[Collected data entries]
+--
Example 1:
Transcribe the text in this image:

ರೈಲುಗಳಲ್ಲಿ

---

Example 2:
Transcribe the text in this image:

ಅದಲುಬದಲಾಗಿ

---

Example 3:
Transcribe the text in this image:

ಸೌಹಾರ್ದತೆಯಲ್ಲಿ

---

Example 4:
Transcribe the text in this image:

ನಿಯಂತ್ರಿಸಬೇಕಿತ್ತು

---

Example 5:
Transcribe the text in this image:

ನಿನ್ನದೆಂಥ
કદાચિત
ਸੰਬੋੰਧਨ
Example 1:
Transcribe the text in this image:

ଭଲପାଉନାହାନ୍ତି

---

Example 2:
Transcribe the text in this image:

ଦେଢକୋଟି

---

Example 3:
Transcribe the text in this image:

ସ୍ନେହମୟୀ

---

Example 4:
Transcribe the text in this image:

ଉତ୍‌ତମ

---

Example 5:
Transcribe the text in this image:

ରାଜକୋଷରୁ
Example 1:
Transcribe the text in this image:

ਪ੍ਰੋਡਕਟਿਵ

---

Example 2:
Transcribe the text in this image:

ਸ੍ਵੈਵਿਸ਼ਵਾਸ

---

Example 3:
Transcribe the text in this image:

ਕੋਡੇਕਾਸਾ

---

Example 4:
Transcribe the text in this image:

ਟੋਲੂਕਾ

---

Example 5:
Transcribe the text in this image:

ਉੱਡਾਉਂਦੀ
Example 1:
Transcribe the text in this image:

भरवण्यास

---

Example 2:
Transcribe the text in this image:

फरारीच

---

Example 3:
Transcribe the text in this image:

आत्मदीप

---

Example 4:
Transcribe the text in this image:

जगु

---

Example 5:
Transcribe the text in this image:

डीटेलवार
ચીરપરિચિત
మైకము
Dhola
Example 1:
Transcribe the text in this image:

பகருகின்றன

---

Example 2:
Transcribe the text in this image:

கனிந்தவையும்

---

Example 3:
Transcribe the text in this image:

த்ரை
+--
Every piece of the data must be set down exactly. Omit nothing.

• Output for this exercise:
Example 1:
Transcribe the text in this image:

ರೈಲುಗಳಲ್ಲಿ

---

Example 2:
Transcribe the text in this image:

ಅದಲುಬದಲಾಗಿ

---

Example 3:
Transcribe the text in this image:

ಸೌಹಾರ್ದತೆಯಲ್ಲಿ

---

Example 4:
Transcribe the text in this image:

ನಿಯಂತ್ರಿಸಬೇಕಿತ್ತು

---

Example 5:
Transcribe the text in this image:

ನಿನ್ನದೆಂಥ
કદાચિત
ਸੰਬੋੰਧਨ
Example 1:
Transcribe the text in this image:

ଭଲପାଉନାହାନ୍ତି

---

Example 2:
Transcribe the text in this image:

ଦେଢକୋଟି

---

Example 3:
Transcribe the text in this image:

ସ୍ନେହମୟୀ

---

Example 4:
Transcribe the text in this image:

ଉତ୍‌ତମ

---

Example 5:
Transcribe the text in this image:

ରାଜକୋଷରୁ
Example 1:
Transcribe the text in this image:

ਪ੍ਰੋਡਕਟਿਵ

---

Example 2:
Transcribe the text in this image:

ਸ੍ਵੈਵਿਸ਼ਵਾਸ

---

Example 3:
Transcribe the text in this image:

ਕੋਡੇਕਾਸਾ

---

Example 4:
Transcribe the text in this image:

ਟੋਲੂਕਾ

---

Example 5:
Transcribe the text in this image:

ਉੱਡਾਉਂਦੀ
Example 1:
Transcribe the text in this image:

भरवण्यास

---

Example 2:
Transcribe the text in this image:

फरारीच

---

Example 3:
Transcribe the text in this image:

आत्मदीप

---

Example 4:
Transcribe the text in this image:

जगु

---

Example 5:
Transcribe the text in this image:

डीटेलवार
ચીરપરિચિત
మైకము
Dhola
Example 1:
Transcribe the text in this image:

பகருகின்றன

---

Example 2:
Transcribe the text in this image:

கனிந்தவையும்

---

Example 3:
Transcribe the text in this image:

த்ரை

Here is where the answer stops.